Khaled Satour
Sous le titre « Conseil des droits de l’homme de Genève : Tabi souligne l’engagement ferme de l’Algérie », le quotidien algérien El Watan a publié dans son édition du 13 novembre un article qui constitue un bon échantillon de la presse indépendante telle que l’aime le régime algérien : il s’agit du rapport que fait le journal du rapport de présentation par le ministre de la Justice, Abderrachid Tabi, du rapport soumis par l’Algérie à la session du Groupe de travail intergouvernemental du Conseil des droits de l’homme, tenue le vendredi 11 novembre à Genève.
Autant dire que le recul pris vis-à-vis de la situation des droits de l’homme en Algérie est triplement garanti par la longueur de la chaîne de transmission, de sorte que la réalité des faits a tout loisir de s’éloigner et que le lecteur d’El Watan aurait aussi bien pu être invité à ajouter foi aux propos de l’homme qui a vu l’homme qui a vu l’ours.
Cette distanciation par rapport(s) à l’objet (les droits de l'homme) rend celui-ci assez flou pour que soit crédibilisé l’éloge fait du Hirak en tant que « test extraordinaire de par le caractère pacifique de ses manifestations, la forte mobilisation de ses composantes et son inspiration qui a transcendé les querelles partisanes, les sensibilités associatives et les intérêts personnels », et en tant que « point de départ d’une prise de conscience collective, qui a permis aux citoyens algériens de se réapproprier l’espace public et le paysage politique en faisant face résolument à de nombreux dépassements qui avaient trop duré ».

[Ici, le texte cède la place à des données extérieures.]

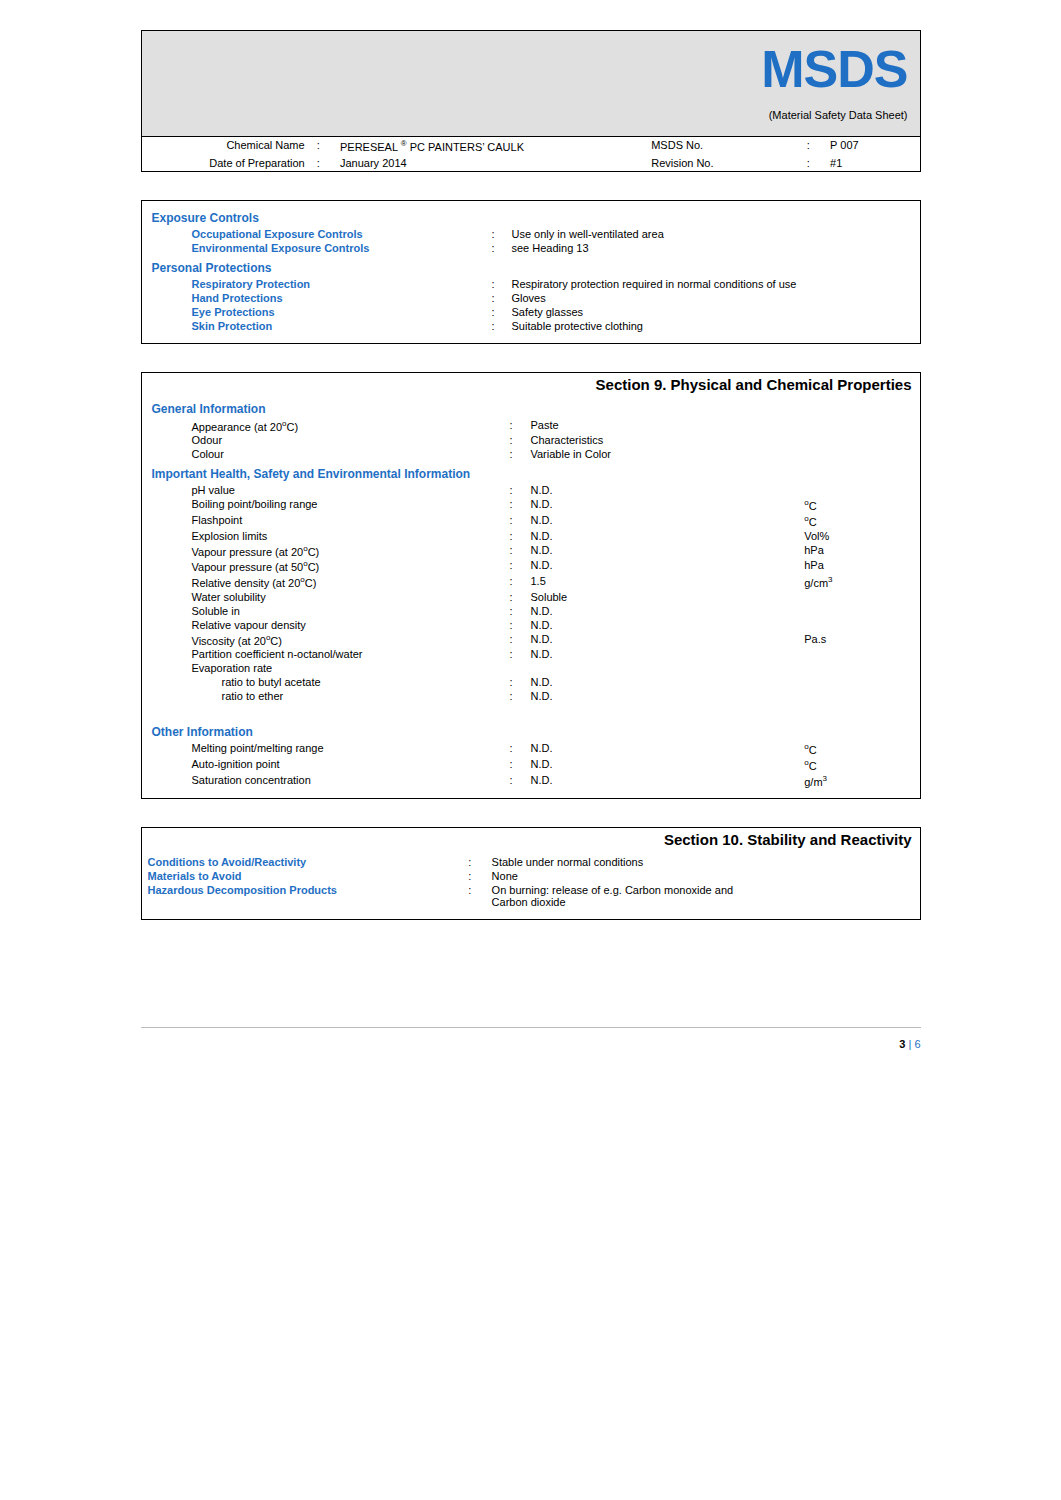MSDS
(Material Safety Data Sheet)
| Chemical Name | : | PERESEAL ® PC PAINTERS’ CAULK | MSDS No. | : | P 007 |
| Date of Preparation | : | January 2014 | Revision No. | : | #1 |
Exposure Controls
| Occupational Exposure Controls | : | Use only in well-ventilated area |
| Environmental Exposure Controls | : | see Heading 13 |
Personal Protections
| Respiratory Protection | : | Respiratory protection required in normal conditions of use |
| Hand Protections | : | Gloves |
| Eye Protections | : | Safety glasses |
| Skin Protection | : | Suitable protective clothing |
Section 9. Physical and Chemical Properties
General Information
| Appearance (at 20 o C) | : | Paste | |
| Odour | : | Characteristics | |
| Colour | : | Variable in Color | |
Important Health, Safety and Environmental Information
| pH value | : | N.D. | |
| Boiling point/boiling range | : | N.D. | o C |
| Flashpoint | : | N.D. | o C |
| Explosion limits | : | N.D. | Vol% |
| Vapour pressure (at 20 o C) | : | N.D. | hPa |
| Vapour pressure (at 50 o C) | : | N.D. | hPa |
| Relative density (at 20 o C) | : | 1.5 | g/cm 3 |
| Water solubility | : | Soluble | |
| Soluble in | : | N.D. | |
| Relative vapour density | : | N.D. | |
| Viscosity (at 20 o C) | : | N.D. | Pa.s |
| Partition coefficient n-octanol/water | : | N.D. | |
| Evaporation rate | | | |
| ratio to butyl acetate | : | N.D. | |
| ratio to ether | : | N.D. | |
Other Information
| Melting point/melting range | : | N.D. | o C |
| Auto-ignition point | : | N.D. | o C |
| Saturation concentration | : | N.D. | g/m 3 |
Section 10. Stability and Reactivity
| Conditions to Avoid/Reactivity | : | Stable under normal conditions |
| Materials to Avoid | : | None |
| Hazardous Decomposition Products | : | On burning: release of e.g. Carbon monoxide and Carbon dioxide |
3 | 6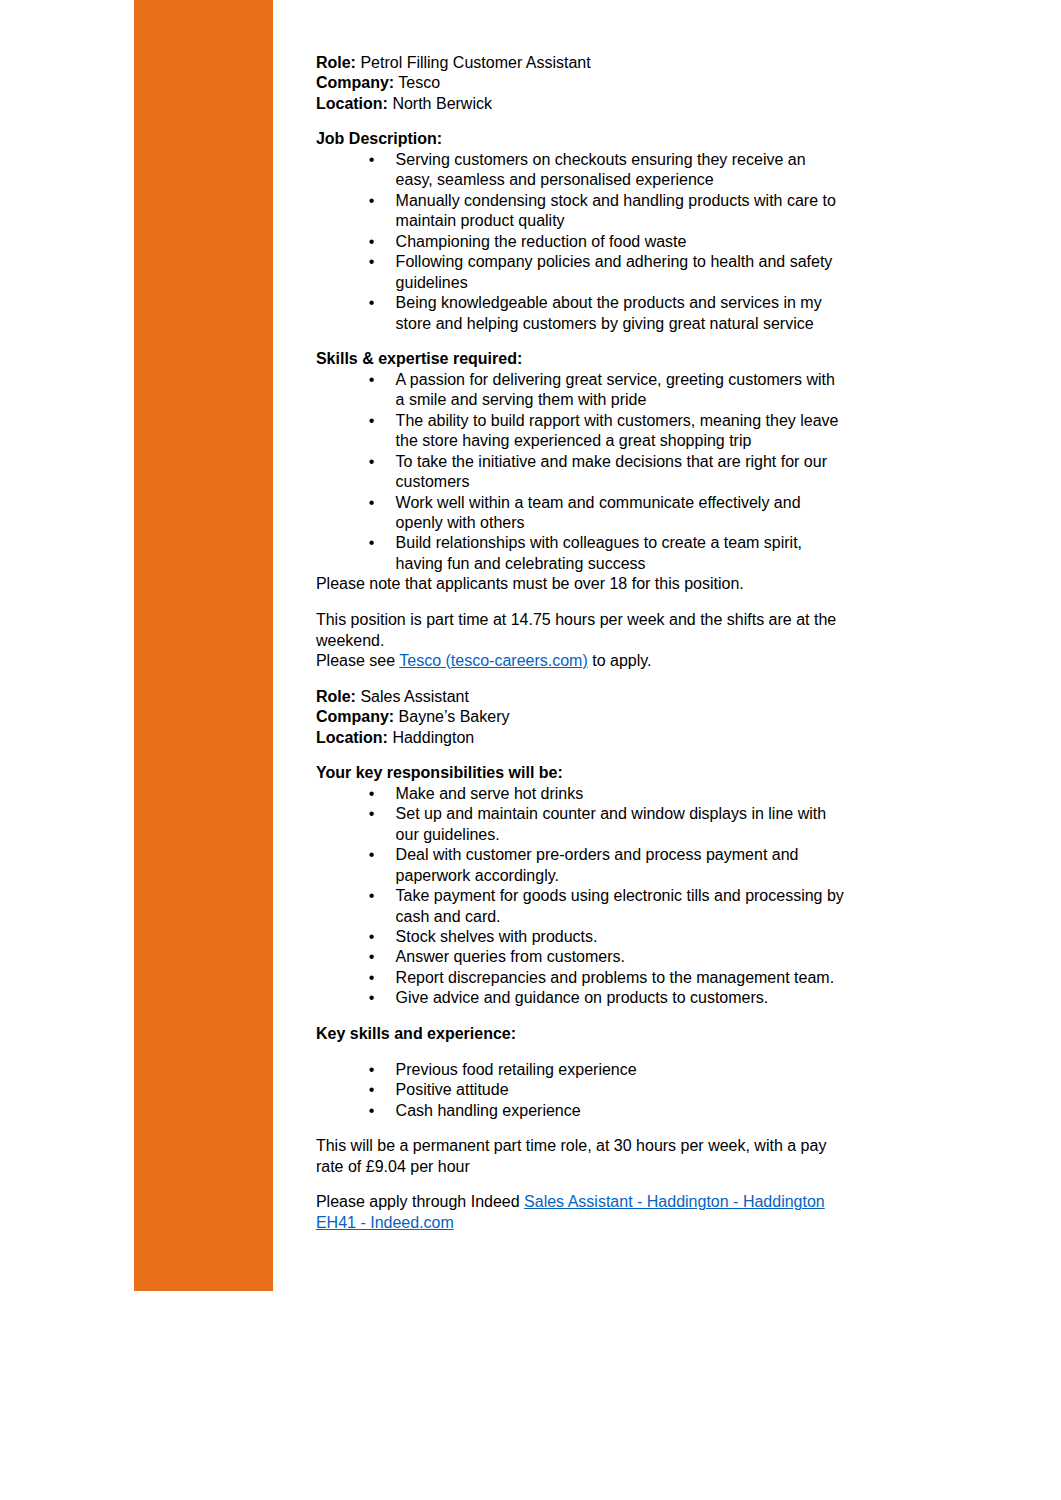Role: Petrol Filling Customer Assistant
Company: Tesco
Location: North Berwick
Job Description:
Serving customers on checkouts ensuring they receive an easy, seamless and personalised experience
Manually condensing stock and handling products with care to maintain product quality
Championing the reduction of food waste
Following company policies and adhering to health and safety guidelines
Being knowledgeable about the products and services in my store and helping customers by giving great natural service
Skills & expertise required:
A passion for delivering great service, greeting customers with a smile and serving them with pride
The ability to build rapport with customers, meaning they leave the store having experienced a great shopping trip
To take the initiative and make decisions that are right for our customers
Work well within a team and communicate effectively and openly with others
Build relationships with colleagues to create a team spirit, having fun and celebrating success
Please note that applicants must be over 18 for this position.
This position is part time at 14.75 hours per week and the shifts are at the weekend.
Please see Tesco (tesco-careers.com) to apply.
Role: Sales Assistant
Company: Bayne’s Bakery
Location: Haddington
Your key responsibilities will be:
Make and serve hot drinks
Set up and maintain counter and window displays in line with our guidelines.
Deal with customer pre-orders and process payment and paperwork accordingly.
Take payment for goods using electronic tills and processing by cash and card.
Stock shelves with products.
Answer queries from customers.
Report discrepancies and problems to the management team.
Give advice and guidance on products to customers.
Key skills and experience:
Previous food retailing experience
Positive attitude
Cash handling experience
This will be a permanent part time role, at 30 hours per week, with a pay rate of £9.04 per hour
Please apply through Indeed Sales Assistant - Haddington - Haddington EH41 - Indeed.com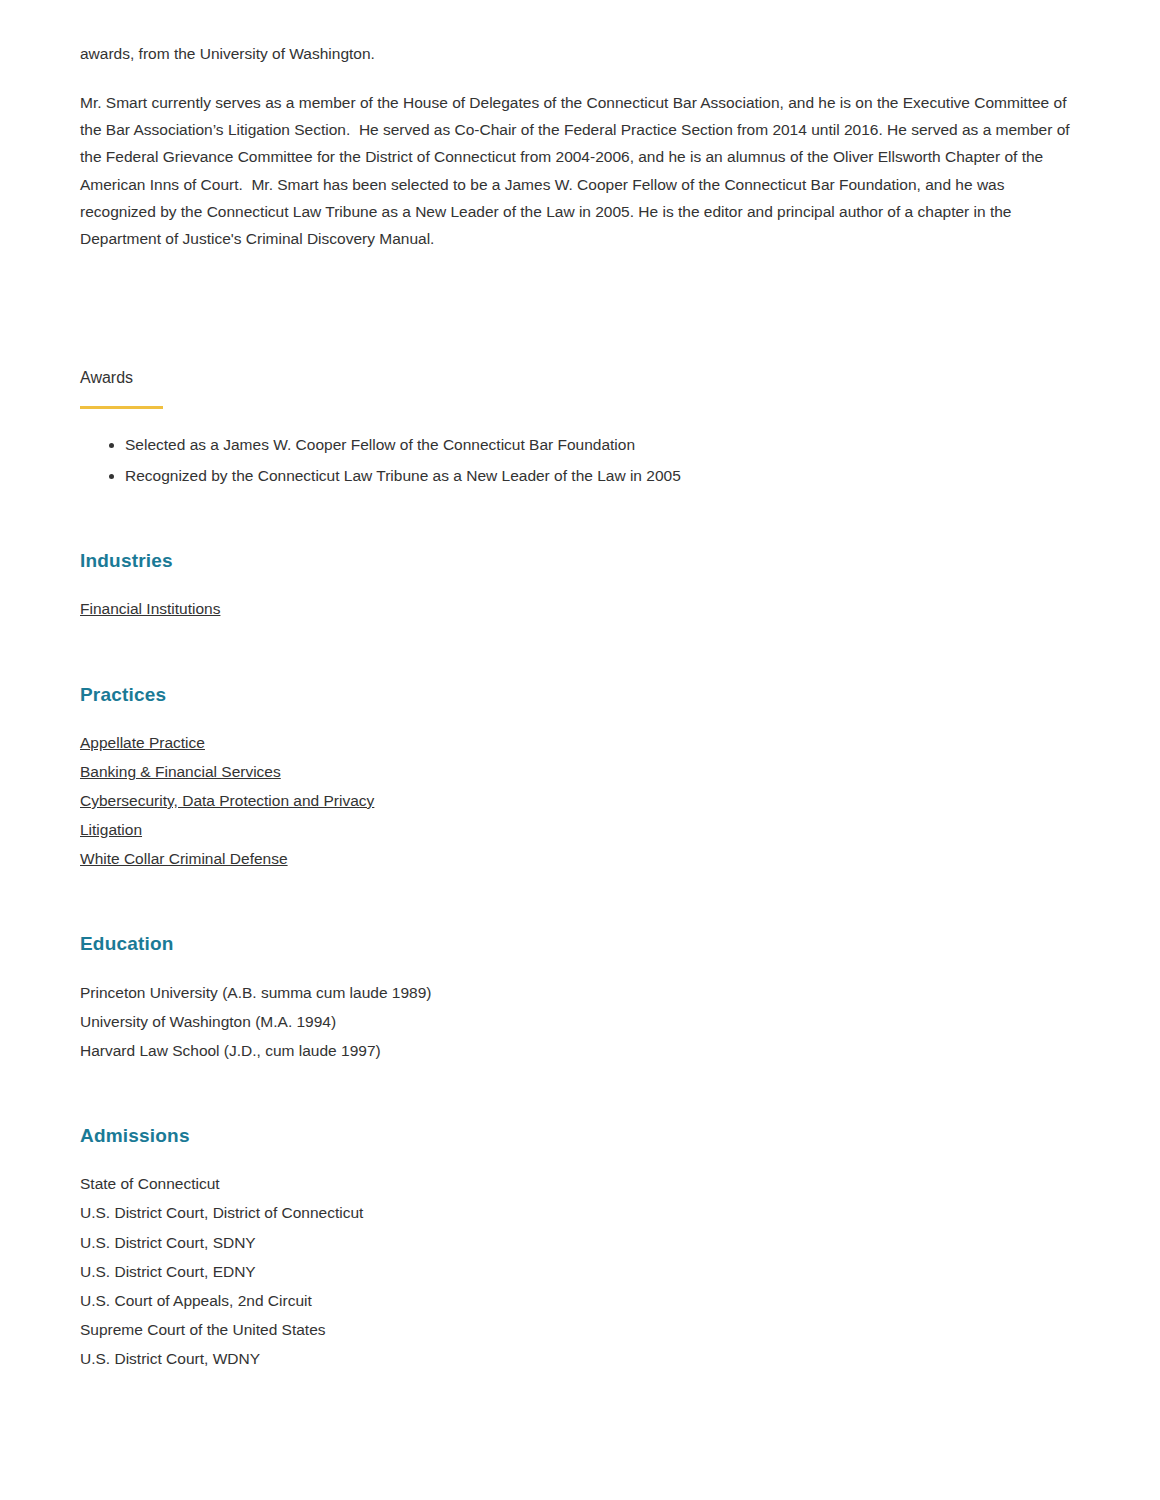awards, from the University of Washington.
Mr. Smart currently serves as a member of the House of Delegates of the Connecticut Bar Association, and he is on the Executive Committee of the Bar Association’s Litigation Section. He served as Co-Chair of the Federal Practice Section from 2014 until 2016. He served as a member of the Federal Grievance Committee for the District of Connecticut from 2004-2006, and he is an alumnus of the Oliver Ellsworth Chapter of the American Inns of Court. Mr. Smart has been selected to be a James W. Cooper Fellow of the Connecticut Bar Foundation, and he was recognized by the Connecticut Law Tribune as a New Leader of the Law in 2005. He is the editor and principal author of a chapter in the Department of Justice's Criminal Discovery Manual.
Awards
Selected as a James W. Cooper Fellow of the Connecticut Bar Foundation
Recognized by the Connecticut Law Tribune as a New Leader of the Law in 2005
Industries
Financial Institutions
Practices
Appellate Practice Banking & Financial Services Cybersecurity, Data Protection and Privacy Litigation White Collar Criminal Defense
Education
Princeton University (A.B. summa cum laude 1989)
University of Washington (M.A. 1994)
Harvard Law School (J.D., cum laude 1997)
Admissions
State of Connecticut
U.S. District Court, District of Connecticut
U.S. District Court, SDNY
U.S. District Court, EDNY
U.S. Court of Appeals, 2nd Circuit
Supreme Court of the United States
U.S. District Court, WDNY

Il nous est ainsi rapporté que le Hirak a porté ses fruits puisque les citoyens algériens se sont réapproprié l’espace public et qu’il n’y a plus de dépassements. Même si, à en croire nos rapporteurs, « la transformation des axes du Hirak en institutions de la République » n’a pu se faire qu’avec « l’introduction d’un changement progressif de l’intérieur et la préservation de la continuité de l’État, de son unité territoriale, de son indépendance et de sa stabilité ».
Et une fois posée, en termes elliptiques, cette dialectique du Hirak et de la stabilité de l’État, la dialectique des droits de l’homme en Algérie qui est ensuite exposée coule de source :
1°- « La démocratie ne s’accommode pas des comportements portant atteinte à la dignité des personnes, tout comme la liberté d’opinion, d’expression ou de réunion ne peut être fondée sur la logique de la subversion, des appels à l'insubordination, voire au séparatisme, ou à d’autres fins et tentatives de contourner le processus électoral afin d’accéder au pouvoir loin des voies constitutionnelles ».
2°- « En Algérie, le +crime d’opinion et de presse+ n’existe pas, ni même les peines privatives de libertés pour les journalistes dans le cadre de l’exercice de leur métier », puisque « les cas rares, délibérément surexploités sur les réseaux sociaux, concernent des individus poursuivis en justice sur la base du droit public, et n’ont rien à voir avec la liberté d’expression ».
3°- Quant au terrorisme dont la définition a été élargie par une révision du code pénal promulguée l'an dernier, il utilise «la façade des droits de l’homme comme couverture, à travers l’exploitation des cadres juridiques, politiques et médiatiques et parfois syndicaux, notamment sur les réseaux sociaux en vue (…) de nourrir la haine contre les institutions et inciter à l’insubordination civile et au séparatisme ».
En somme, il n’a fallu faire taire les militants du Hirak, les accuser de subversion et de terrorisme, les emprisonner avec ou sans procès que pour mieux intégrer leurs revendications dans les institutions de la République.
Les chances de croiser un ours en Algérie restent finalement bien plus grandes que d’y entrevoir les droits de l’homme.